At the time of entry into care the patients had a median age
of 36 years, 44% were non-white males, and 36% were uninsured.
Median baseline viral load was approximately 40,000
copies/ml. A third of patients had an initial CD4 cell count below 200 cells/mm3,
with 43% having a count above 350 cells/mm3.
Overall, a quarter of patients failed to attend two or more
clinic appointments in their first two years of care.
A total of 79%
of patients started HIV therapy, and the median time to the initiation of
treatment was 35 days from entry into care.

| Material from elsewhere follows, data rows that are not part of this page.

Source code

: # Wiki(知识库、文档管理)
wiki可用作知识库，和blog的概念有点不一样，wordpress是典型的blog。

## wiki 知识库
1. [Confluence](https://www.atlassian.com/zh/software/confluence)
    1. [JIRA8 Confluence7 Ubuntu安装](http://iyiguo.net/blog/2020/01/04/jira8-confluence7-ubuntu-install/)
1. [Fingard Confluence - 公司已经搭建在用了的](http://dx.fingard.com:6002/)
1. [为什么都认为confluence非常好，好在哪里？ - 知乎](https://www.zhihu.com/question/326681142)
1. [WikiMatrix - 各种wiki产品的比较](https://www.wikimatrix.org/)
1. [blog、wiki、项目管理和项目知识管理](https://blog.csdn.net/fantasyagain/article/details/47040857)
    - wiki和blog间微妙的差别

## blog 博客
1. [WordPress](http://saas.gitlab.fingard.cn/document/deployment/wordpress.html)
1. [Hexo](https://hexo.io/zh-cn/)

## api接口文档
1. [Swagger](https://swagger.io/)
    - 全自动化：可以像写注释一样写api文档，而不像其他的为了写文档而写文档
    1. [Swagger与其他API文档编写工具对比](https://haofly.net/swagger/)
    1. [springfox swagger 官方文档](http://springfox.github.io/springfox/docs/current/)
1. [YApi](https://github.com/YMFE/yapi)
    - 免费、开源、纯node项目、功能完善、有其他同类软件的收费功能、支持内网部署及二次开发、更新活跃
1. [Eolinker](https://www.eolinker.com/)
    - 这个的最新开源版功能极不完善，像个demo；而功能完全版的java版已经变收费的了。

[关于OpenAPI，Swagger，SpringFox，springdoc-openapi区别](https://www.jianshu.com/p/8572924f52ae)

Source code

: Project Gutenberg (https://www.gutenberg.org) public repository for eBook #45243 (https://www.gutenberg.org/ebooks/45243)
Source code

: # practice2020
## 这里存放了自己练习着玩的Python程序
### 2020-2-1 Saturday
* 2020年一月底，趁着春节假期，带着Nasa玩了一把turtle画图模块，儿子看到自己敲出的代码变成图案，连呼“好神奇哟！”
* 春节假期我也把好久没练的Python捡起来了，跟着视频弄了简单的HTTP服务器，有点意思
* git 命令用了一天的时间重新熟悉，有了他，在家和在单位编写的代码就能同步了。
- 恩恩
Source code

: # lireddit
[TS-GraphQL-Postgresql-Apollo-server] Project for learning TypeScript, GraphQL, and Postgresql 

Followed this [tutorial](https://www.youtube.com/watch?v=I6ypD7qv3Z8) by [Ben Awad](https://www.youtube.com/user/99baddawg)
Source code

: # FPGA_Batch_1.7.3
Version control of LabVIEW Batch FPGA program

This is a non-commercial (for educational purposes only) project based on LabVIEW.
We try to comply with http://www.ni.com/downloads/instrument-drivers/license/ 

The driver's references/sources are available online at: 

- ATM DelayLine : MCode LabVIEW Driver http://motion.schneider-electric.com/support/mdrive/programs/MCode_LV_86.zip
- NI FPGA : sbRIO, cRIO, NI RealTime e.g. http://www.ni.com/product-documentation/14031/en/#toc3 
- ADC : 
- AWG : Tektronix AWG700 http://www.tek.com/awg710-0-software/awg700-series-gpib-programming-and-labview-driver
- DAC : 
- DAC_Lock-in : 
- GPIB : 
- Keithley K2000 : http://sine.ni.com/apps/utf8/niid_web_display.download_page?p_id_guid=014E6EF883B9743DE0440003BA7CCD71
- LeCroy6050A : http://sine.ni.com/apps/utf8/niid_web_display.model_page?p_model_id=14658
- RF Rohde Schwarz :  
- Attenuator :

Approximately two-thirds of
individuals achieved an undetectable viral load, and the median time to
virological suppression was 308 days after the initial clinic visit.
Patients with private insurance (HR = 1.37 vs. uninsured;
95% CI, 1.08-1.73) and those with a baseline CD4 cell count below 200 cells/mm3
or 350 cells/mm3 (HR = 3.74; 95% CI, 2.83-4.95; HR = 2.95; 95% CI,
2.26-3.86) at baseline had a shorter time to virological suppression.

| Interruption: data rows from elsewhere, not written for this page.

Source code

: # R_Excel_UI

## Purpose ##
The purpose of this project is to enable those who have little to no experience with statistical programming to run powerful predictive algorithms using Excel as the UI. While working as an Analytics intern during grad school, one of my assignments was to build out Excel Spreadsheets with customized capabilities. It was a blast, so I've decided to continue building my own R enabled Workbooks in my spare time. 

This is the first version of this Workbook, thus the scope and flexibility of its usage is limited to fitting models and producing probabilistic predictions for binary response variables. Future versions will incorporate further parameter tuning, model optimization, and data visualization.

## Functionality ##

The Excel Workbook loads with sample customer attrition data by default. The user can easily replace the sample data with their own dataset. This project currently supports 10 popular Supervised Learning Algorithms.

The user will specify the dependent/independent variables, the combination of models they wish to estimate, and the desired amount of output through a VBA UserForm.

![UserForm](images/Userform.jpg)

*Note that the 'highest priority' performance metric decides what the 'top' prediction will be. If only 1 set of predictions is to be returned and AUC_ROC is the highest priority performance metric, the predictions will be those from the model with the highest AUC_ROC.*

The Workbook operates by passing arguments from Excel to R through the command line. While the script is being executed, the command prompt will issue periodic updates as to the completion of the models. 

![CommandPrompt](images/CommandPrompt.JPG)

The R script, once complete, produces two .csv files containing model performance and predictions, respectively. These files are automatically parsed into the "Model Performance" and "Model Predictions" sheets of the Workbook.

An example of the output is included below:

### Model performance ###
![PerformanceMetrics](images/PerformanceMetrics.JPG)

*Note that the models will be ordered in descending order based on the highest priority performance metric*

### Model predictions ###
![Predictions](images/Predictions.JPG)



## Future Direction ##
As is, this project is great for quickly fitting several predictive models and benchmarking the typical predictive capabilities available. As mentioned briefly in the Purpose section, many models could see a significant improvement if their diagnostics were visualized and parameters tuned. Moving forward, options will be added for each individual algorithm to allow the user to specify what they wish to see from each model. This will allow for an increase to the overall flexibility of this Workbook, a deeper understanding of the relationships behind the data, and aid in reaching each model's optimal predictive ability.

A higher baseline viral load (each 50,000 copies/ml, HR =
0.97; 95% CI, 0.96-0.99) and missed appointments (each “no show”, HR = 0.83;
95% CI, 0.76-0.92) were both associated with a longer interval between entry
into care and the achievement of an undetectable viral load.

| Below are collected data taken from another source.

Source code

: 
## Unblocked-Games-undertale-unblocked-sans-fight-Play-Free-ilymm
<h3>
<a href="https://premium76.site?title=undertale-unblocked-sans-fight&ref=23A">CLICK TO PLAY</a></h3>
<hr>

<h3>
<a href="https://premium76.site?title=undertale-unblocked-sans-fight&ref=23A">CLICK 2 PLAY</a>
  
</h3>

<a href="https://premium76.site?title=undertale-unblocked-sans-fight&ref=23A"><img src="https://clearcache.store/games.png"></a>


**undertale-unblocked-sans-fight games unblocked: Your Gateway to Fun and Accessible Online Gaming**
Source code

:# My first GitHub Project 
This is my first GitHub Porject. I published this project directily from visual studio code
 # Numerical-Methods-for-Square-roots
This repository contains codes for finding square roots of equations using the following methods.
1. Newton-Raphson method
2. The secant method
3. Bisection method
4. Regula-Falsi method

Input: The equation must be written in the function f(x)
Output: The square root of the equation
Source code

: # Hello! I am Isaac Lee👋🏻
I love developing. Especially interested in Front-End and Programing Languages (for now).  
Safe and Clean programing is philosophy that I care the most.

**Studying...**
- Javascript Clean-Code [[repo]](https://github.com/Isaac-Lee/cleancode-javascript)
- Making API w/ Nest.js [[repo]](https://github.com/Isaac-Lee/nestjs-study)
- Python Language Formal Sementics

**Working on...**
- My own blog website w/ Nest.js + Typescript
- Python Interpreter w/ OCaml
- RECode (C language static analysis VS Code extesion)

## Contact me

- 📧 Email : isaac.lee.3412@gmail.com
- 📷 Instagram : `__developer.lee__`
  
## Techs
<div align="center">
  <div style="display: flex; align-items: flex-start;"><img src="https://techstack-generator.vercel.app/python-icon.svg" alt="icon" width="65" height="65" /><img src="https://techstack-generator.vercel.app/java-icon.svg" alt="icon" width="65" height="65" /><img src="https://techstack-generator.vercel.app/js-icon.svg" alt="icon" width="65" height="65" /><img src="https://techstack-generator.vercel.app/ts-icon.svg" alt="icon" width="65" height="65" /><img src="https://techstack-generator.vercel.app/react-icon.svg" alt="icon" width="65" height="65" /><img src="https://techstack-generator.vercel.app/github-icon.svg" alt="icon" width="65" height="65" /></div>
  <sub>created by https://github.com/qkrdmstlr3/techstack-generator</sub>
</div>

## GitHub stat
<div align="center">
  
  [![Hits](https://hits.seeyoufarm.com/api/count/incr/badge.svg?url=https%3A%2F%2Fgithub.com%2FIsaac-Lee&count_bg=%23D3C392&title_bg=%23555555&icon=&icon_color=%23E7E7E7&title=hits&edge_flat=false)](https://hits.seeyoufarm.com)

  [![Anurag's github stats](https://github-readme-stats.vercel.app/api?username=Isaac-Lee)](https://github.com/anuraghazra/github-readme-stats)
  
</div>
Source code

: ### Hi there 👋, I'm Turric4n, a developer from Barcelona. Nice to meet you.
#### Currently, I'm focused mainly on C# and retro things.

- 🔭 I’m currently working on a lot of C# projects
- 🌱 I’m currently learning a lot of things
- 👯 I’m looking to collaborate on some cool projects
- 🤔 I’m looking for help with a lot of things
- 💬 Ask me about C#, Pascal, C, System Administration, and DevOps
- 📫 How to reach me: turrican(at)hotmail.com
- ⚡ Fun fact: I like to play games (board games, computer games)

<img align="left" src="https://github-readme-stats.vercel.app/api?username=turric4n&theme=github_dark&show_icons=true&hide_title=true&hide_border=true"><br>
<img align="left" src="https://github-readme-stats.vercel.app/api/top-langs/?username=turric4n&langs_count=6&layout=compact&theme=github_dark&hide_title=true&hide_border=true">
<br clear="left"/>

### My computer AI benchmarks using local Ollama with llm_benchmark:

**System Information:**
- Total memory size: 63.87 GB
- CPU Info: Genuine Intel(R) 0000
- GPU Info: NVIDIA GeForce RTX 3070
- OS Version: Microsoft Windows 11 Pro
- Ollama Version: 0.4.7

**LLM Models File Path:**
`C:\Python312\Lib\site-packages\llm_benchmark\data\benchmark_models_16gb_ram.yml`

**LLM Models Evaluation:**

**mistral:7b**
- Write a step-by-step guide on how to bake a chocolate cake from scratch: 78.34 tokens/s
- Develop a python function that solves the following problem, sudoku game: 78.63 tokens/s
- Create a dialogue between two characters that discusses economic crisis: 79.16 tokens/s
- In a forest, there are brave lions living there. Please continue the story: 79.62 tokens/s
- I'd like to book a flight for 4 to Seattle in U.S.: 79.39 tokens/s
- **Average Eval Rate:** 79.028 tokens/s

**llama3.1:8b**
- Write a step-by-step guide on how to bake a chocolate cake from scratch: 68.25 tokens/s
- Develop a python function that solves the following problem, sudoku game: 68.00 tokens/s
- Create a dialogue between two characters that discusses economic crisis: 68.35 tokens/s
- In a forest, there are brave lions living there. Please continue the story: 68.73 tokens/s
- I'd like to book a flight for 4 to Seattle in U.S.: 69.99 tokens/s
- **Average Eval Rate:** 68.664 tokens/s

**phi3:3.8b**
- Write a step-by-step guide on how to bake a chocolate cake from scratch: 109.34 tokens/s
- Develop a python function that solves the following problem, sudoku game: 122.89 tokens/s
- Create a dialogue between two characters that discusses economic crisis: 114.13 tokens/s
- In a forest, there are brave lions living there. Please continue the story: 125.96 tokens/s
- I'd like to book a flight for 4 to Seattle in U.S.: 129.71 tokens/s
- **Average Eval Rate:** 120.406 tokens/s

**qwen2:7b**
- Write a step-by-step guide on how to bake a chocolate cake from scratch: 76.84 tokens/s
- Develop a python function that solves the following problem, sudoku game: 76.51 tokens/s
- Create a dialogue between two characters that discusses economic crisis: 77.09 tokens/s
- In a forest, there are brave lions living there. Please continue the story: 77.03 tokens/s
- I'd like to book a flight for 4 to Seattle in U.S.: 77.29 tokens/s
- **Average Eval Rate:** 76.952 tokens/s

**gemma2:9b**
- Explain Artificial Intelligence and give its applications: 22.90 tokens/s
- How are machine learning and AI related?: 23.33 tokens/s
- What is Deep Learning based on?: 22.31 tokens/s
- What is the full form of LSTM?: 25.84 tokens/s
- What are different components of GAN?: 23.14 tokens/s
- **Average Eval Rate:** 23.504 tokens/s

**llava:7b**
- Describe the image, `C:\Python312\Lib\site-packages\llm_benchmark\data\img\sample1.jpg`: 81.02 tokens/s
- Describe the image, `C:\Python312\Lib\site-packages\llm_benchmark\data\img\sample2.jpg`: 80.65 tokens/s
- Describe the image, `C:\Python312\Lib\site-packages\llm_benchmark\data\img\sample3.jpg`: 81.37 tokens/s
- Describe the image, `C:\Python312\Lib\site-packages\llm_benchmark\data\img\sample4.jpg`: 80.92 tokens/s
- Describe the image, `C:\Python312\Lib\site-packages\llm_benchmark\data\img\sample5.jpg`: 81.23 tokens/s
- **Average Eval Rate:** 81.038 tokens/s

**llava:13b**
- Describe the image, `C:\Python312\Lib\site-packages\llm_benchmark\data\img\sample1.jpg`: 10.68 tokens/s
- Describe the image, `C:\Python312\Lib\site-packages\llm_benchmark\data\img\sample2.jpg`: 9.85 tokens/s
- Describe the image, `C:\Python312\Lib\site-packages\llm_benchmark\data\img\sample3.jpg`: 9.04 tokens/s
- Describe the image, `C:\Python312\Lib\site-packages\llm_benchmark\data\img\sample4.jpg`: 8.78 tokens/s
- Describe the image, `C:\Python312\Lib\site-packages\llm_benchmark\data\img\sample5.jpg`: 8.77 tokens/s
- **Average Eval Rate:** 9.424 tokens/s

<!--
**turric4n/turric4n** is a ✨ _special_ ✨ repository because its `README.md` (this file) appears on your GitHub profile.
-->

Next the investigators looked at the impact of missed
appointments on cumulative viral load. Cumulative viral load fell as clinic
adherence increased (attendance up to 79% = 4.6 log10 copies x
years; 80% to 99% attendance = 4.3 log10 copies x years; 100%
attendance = 4.1 log10 copies x years; p < 0.001).
“Significantly greater viremia copy years, an estimate of
cumulative HIV burden, were accumulated among patients with poorer visit
adherence,” write the authors. “These findings have implications for patient
outcomes as recent studies have identified increased risk of deleterious
clinical events among patients experiencing greater cumulative viral load
burden over time.”
Statistical analysis showed that lower clinic attendance
(beta coefficient = 0.11 per 10% non attendance; 95% CI, 0.04-01.7) was
associated with higher cumulative viral load.
Restricting analysis to patients with a baseline CD4 cell
count below 350 cells/mm3 (the threshold for starting HIV treatment)
showed that patients who missed appointments took longer to suppress their
viral load (HR = 0.81 per additional “no show”; 95% CI, 0.72-0.92). Moreover, a
higher cumulative viral load was associated with poor clinic attendance for
these patients (beta coefficient = 0.14 per 10% visit adherence; 95% CI, 0.19-0.08).
“We identified significant associations between early
retention in care and viral load suppression among patients initiating
outpatient HIV medical care,” conclude the investigators. “We demonstrated the
importance of early visit adherence as it relates to cumulative HIV
burden…longitudinal measures of cumulative viral load burden, like viremia copy
years, may significantly contribute to the evaluation of test and treat HIV
prevention interventions, the success of which are predicated on both rapidly
achieving, and also longitudinally sustaining viral load suppression.”